Since the BBC’s charter prohibits them from basing public television episodes around merchandise such as books, it’s important to remember that some of the following notes are entirely fan speculation and by no means represent the intent of the production team.
  • Who’s Afraid of the Big Bad Wolf: In a trend begun in the first episode and continuing up to the series finale, each episode contains references to the “Bad Wolf”. In this episode, the graffiti phrase “Bad Wolf” is visible on a rave poster near the Doctor and Rose as they watch themselves at the start of the episode.

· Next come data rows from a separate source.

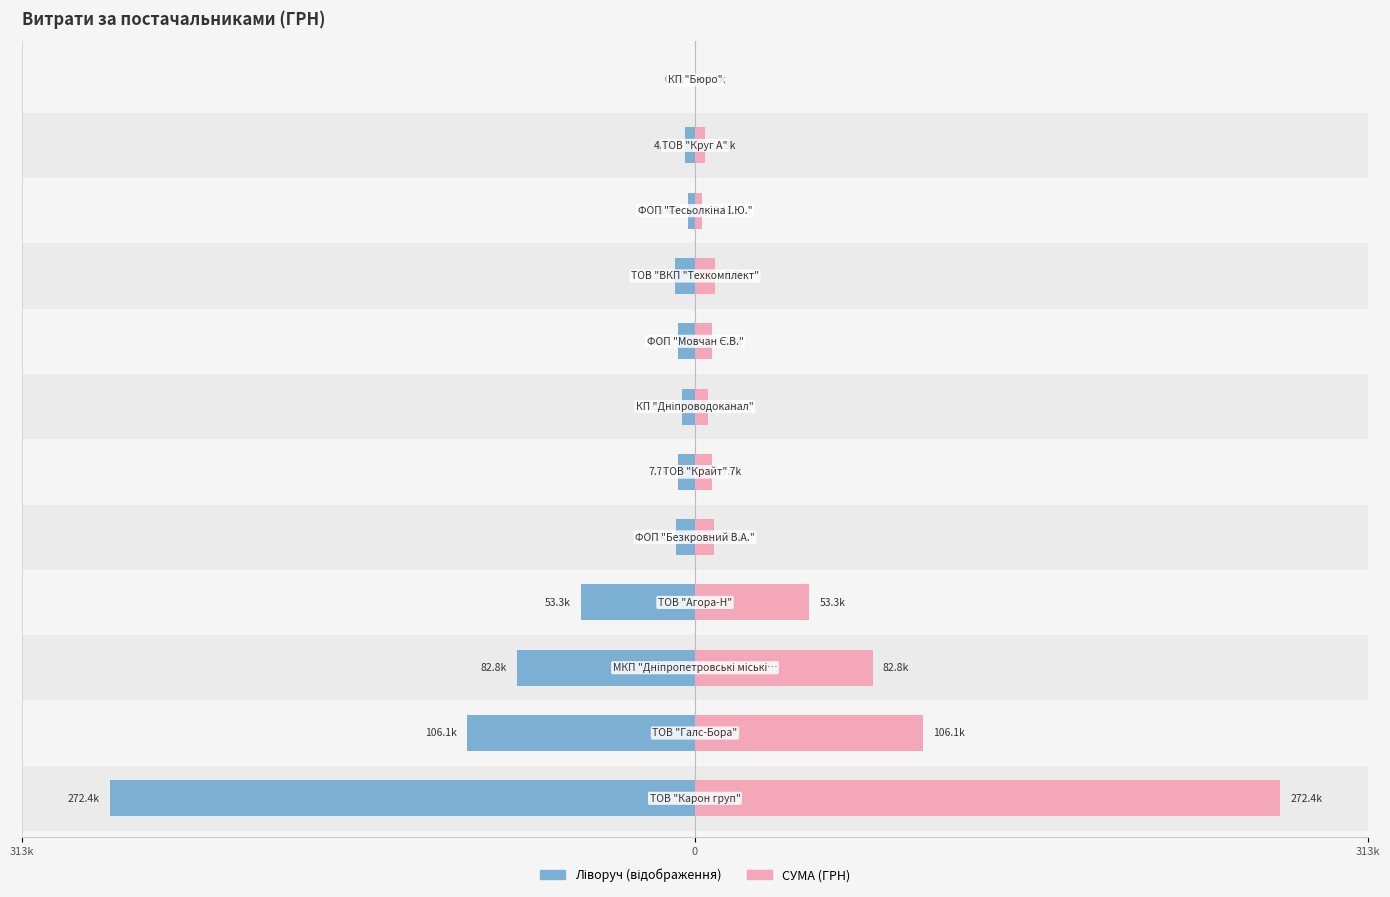

Reading left to right, list all the values displayed in this chart.

272422.2	106147.3	82834.0	53287.5	9062.8	7730.8	6109.0	7889.8	9270.0	3387.1	4802.2	84.5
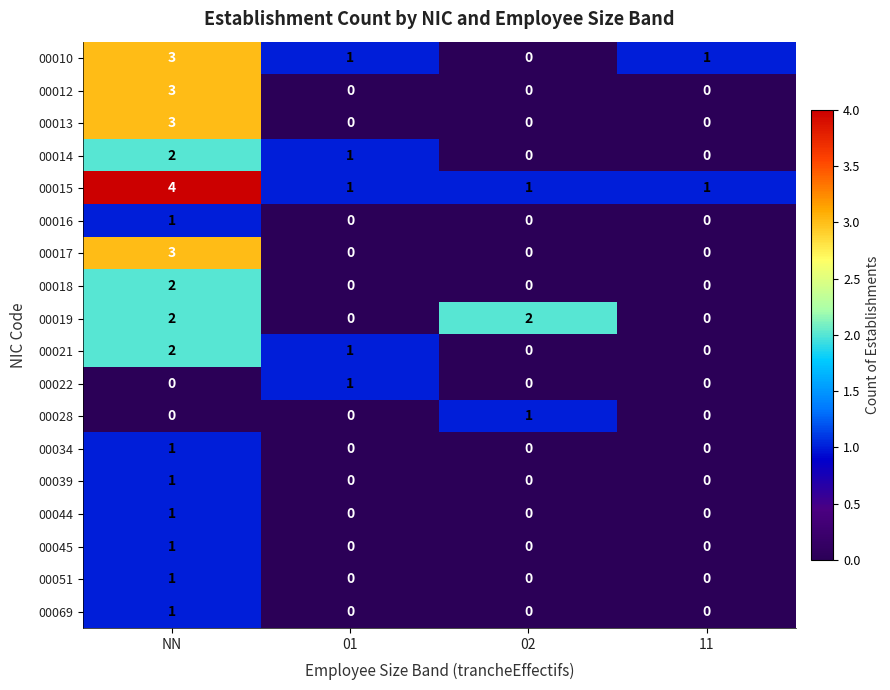

Between 02 and 11, which series saw the biggest shift?

00019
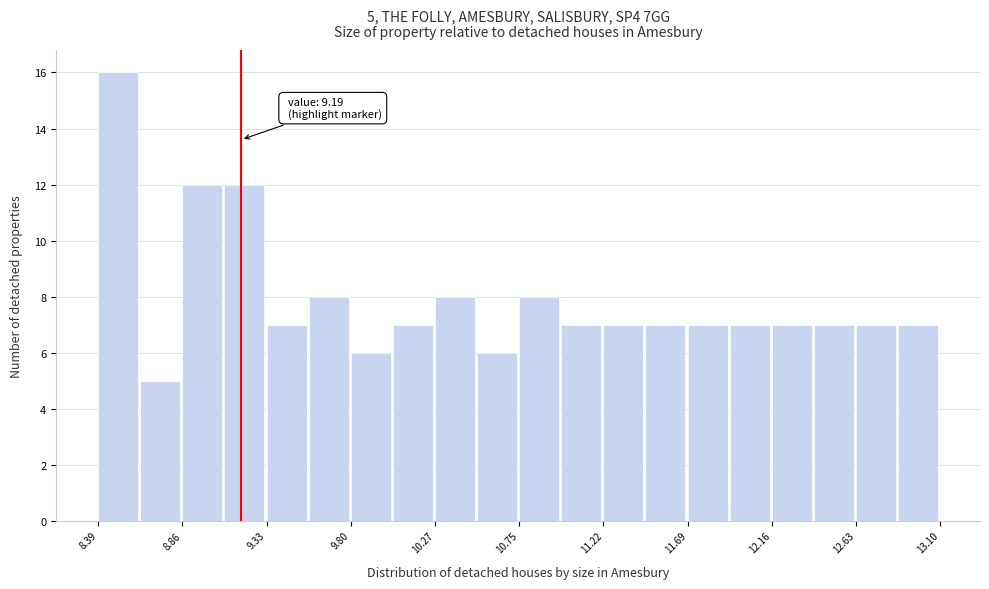

Which range on the x-axis has the tallest bar?

8.40 to 8.65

  • The Doctor’s attitude towards changing history seems to change frequently itself. In The Aztecs, the Doctor famously tells Barbara that it’s impossible to change history, not even one line; however, as soon as The Time Meddler, he seems to regard this as not only a possibility, but a danger. In the short story One Small Step, the Doctor re-lives a moment in time to prevent himself from making a mistake and ruining a young boy’s life, which is almost exactly what he told Rose not to do here. The Doctor says in this story that the Time Lords used to prevent disasters such as this one from happening; however, since they were wiped out in the Time War, as revealed in The End of the World, meddling with History is presumably much, much more dangerous now.
  • The Blinovitch Limitation Effect, mentioned in Day of the Daleks and further developed in Mawdryn Undead, states that crossing one’s own time stream can cause the temporal differential to short out, with unfortunate consequences. That doesn’t seem to happen when the two Roses touch, but the Reaper that appeared inside the church presumably fed on the energy release.
  • The Reapers, which are never named on screen, seem to play a role similar to the Chronovores introduced in The Time Monster; it was revealed in the novel The Quantum Archangel that the Chronovores consumed alternative timelines, effectively “tidying up” the Universe. The Reapers may be Chronovores by another name, as the Chronovores have multiple aspects; alternatively, the Chronovores may have been wiped out, either by the Council of Eight from Sometime Never or, more likely, by the Time War described in Dalek, and the Reapers subsequently evolved into the empty ecological niche.
  • Rose mentions this adventure to Jackie in The Parting of the Ways, although she doesn't mention the Reapers and her changing history; whether because she doesn't want the explanation to be too complex, or because she simply doesn't remember the Reapers after history has been reset, is unknown at this time.